We interview a string of correctly shirted representatives, none of which have any reason to speak English, all of whom do their best to reach across that chasm and give us advice that proves without exception inaccurate. We finally figure out a train that’ll get us to Brasov but our tickets are no good as it’s a Hungarian line whereas I’d booked a Romanian line originally for the snacks it promised. Pity is taken on us, to a degree, and we pay a little more again but not the whole thing twice, and finally in humiliation board a different train more or less in the same timeframe but with no beds free.
It’ll have to do.
We sit in uncomfortable seats and settle in for an overnight train ride we won’t be able to sleep through. My 2nd of the last 4 days. But adventure is its own reward.

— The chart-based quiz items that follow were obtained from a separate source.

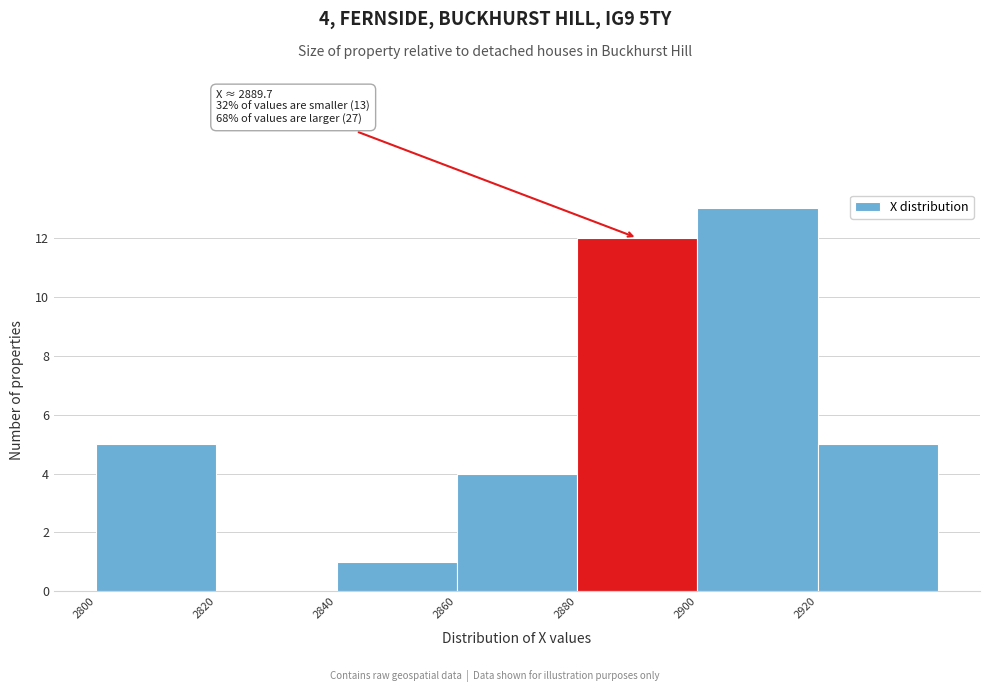

Over which range of the x-axis is the bar tallest?

2900 to 2920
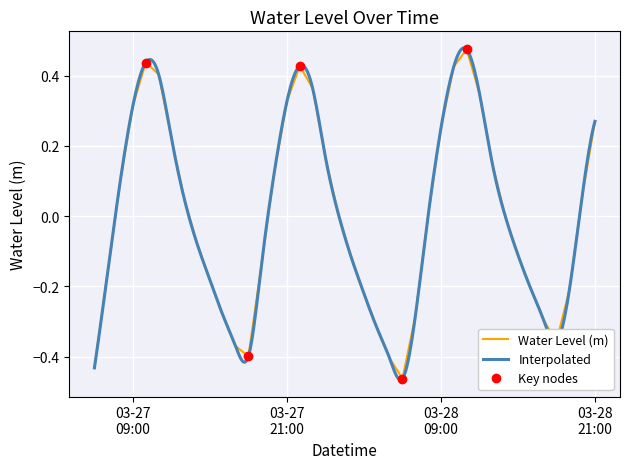

What is the minimum value shown in the chart?

-0.5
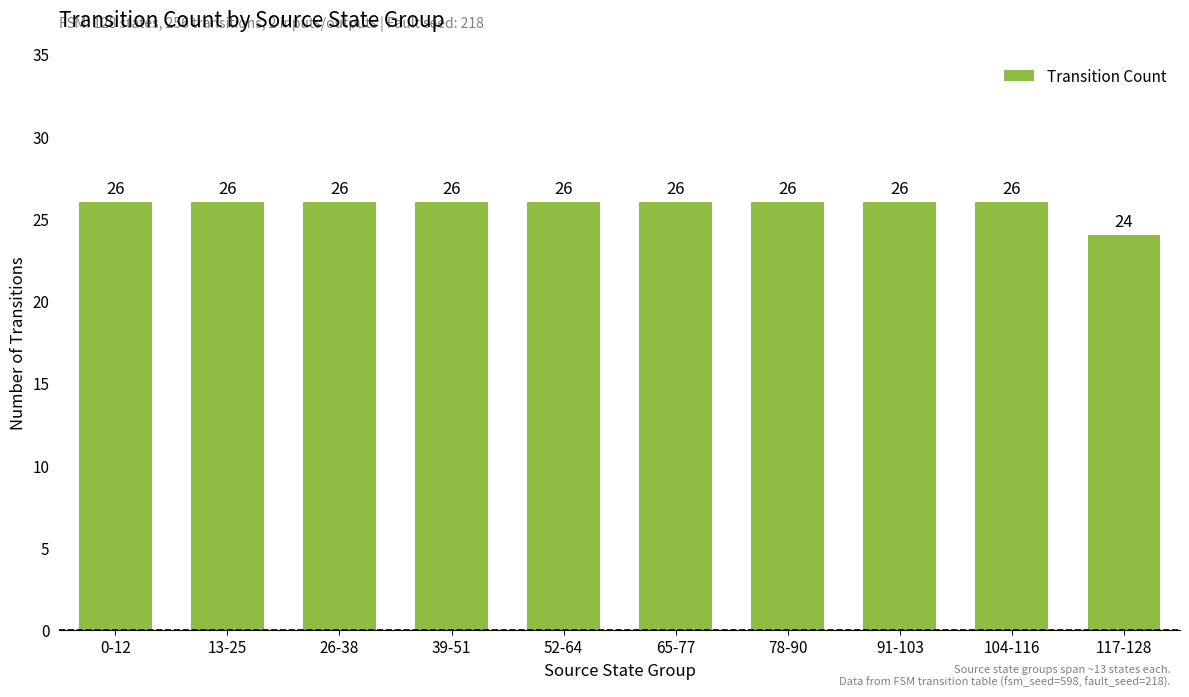

What is the minimum value shown in the chart?

24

A few hours later Maz wanders off in what seems like the wrong direction and is gone a while. After a while a giddy voice whispers “wanna sleep in a bed?” It turns out Maz has greased the proper Hungarian (possibly Romanian?) hands with Euros and we’ve gotten 2nd hand access to a car occupied only thus far by a sleeping conductor in his underpants. He gets up and throws all our stuff onto the top bunk and we climb up onto our cot-width old timey Eastern European sleeper beds. The car is hot like a sauna and there’s an old man with a mustache in there with us we can’t understand and he likewise us. I opt not to throw the popcorn out of respect for what I assume is his position and the fact it’s now 3am. It’s not easy to sleep in there, but I get a couple hours and when the train pulls in to the mountains of Transylvania I have technically experienced an ill-advised cross country sleeper train.
TO BE CONTINUED.











I should probably note there was an option of a plane that was like $20 but I of course booked the rickety train because I am perpetually a nemesis to my own future.